## [Request A]
In the text on the Moscow Conference banquets, translate this sentence into Spanish: "That evening Deane not only shook hands with the marshal but also had a drink with him."

## [Document text]
--------------------------------------------------
On first meeting Joseph Stalin at the closing banquet of the Moscow Conference on the evening of October 30, 1943, General Deane was surprised to see how short he was. He was also struck by the deep iron-gray color of the dictator’s hair, but mostly by the “kindly expression on his deeply wrinkled, sallow face.” Stalin was wearing a military uniform with the shoulder boards of a marshal of the Soviet Union, the military rank bestowed on him in March 1943 after the Red Army’s victory at Stalingrad. He walked around the room greeting Soviet guests and members of the American and British delegations, of whom there were close to sixty, “always bent over, seldom looking one in the eye, and saying nothing whatever.”1

That evening Deane not only shook hands with the marshal but also had a drink with him. At the banquet table, which the general found “beautiful beyond description,” a toasting contest began with Molotov, who raised his glass to British-American-Soviet friendship. Deane knew that this was just the beginning and braced himself for a night of heavy drinking. The US embassy personnel had told him and Harriman upon their arrival in Moscow that the only way to get the Soviets’ respect was to outdrink them. “It is hard to cheat on toast drinking,” Kathy Harriman, who attended quite a few banquets in Moscow, wrote Mary, “as you have to turn glass upside down at the end of it and the drops of liquor that fall out are, according to the Russian custom, drops of misfortune you wish on the person you are drinking with.”

Her father made his staffers happy and proud when a few days later, at a lavish reception thrown by Molotov to mark October Revolution Day, he outdrank not only his Soviet hosts but also his British counterpart, Sir Archibald Clark Kerr. According to Kathy, Kerr “rose to his feet for a toast with some difficulty, put his hand out to steady himself on the table, missed it and fell flat on his face at Molotov’s feet, bringing a goodly number of plates and glasses clattering down on top of him.” Both Harrimans would have a terrible hangover the next day—the bottoms-up toasts were given with glasses full of vodka, not wine. But the previous evening they had made their countrymen proud. “All the Americans were very pleased,” wrote Kathy to her sister.2

Deane, having acquainted himself with bottoms-up toasts at the first conference banquet he attended, knew that sooner or later it would be his turn to propose a toast. As he remembered later, he wracked his “brain for something cute to say.” Rising to his feet, he announced that he was honored to be the head of the US military mission in Moscow, which he saw as a vanguard of millions of Americans who would join their Soviet allies in the war. The Soviets, who wanted only one thing from the conference—a pledge to open the second front—were delighted to hear those words from an American general. Deane then delivered a punch line, toasting to the day when the British and American advance guards would meet their Red Army counterparts on the streets of Berlin. Ironically, the meeting in Berlin prophesied by Deane would lead to the partitioning of the German capital a few years later, but at the time no one could see anything troublesome about all three powers joining forces there.
--------------------------------------------------
## [Record extracts]
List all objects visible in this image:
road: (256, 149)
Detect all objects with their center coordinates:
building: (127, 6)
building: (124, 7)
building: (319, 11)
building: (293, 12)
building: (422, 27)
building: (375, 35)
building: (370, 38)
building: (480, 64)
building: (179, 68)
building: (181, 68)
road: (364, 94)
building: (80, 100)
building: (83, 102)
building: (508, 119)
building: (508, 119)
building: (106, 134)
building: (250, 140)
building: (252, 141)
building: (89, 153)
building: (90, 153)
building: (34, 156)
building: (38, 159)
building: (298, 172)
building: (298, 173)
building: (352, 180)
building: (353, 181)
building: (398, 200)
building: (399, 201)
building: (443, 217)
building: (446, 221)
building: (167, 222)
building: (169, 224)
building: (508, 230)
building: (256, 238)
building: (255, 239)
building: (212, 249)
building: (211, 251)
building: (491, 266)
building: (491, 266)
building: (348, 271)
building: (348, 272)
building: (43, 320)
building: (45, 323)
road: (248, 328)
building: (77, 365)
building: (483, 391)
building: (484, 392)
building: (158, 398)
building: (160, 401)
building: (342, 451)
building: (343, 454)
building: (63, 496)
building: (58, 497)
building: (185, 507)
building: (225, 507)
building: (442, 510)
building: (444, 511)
--------------------------------------------------
## [Request B]
Duplicate the records verbatim, beginning at their first line and stopping after the line that has "building: (250, 140)", with that line included.

## [Written reply A]
Esa noche Deane no solo estrechó la mano del mariscal, sino que también tomó una copa con él.

## [Written reply B]
List all objects visible in this image:
road: (256, 149)
Detect all objects with their center coordinates:
building: (127, 6)
building: (124, 7)
building: (319, 11)
building: (293, 12)
building: (422, 27)
building: (375, 35)
building: (370, 38)
building: (480, 64)
building: (179, 68)
building: (181, 68)
road: (364, 94)
building: (80, 100)
building: (83, 102)
building: (508, 119)
building: (508, 119)
building: (106, 134)
building: (250, 140)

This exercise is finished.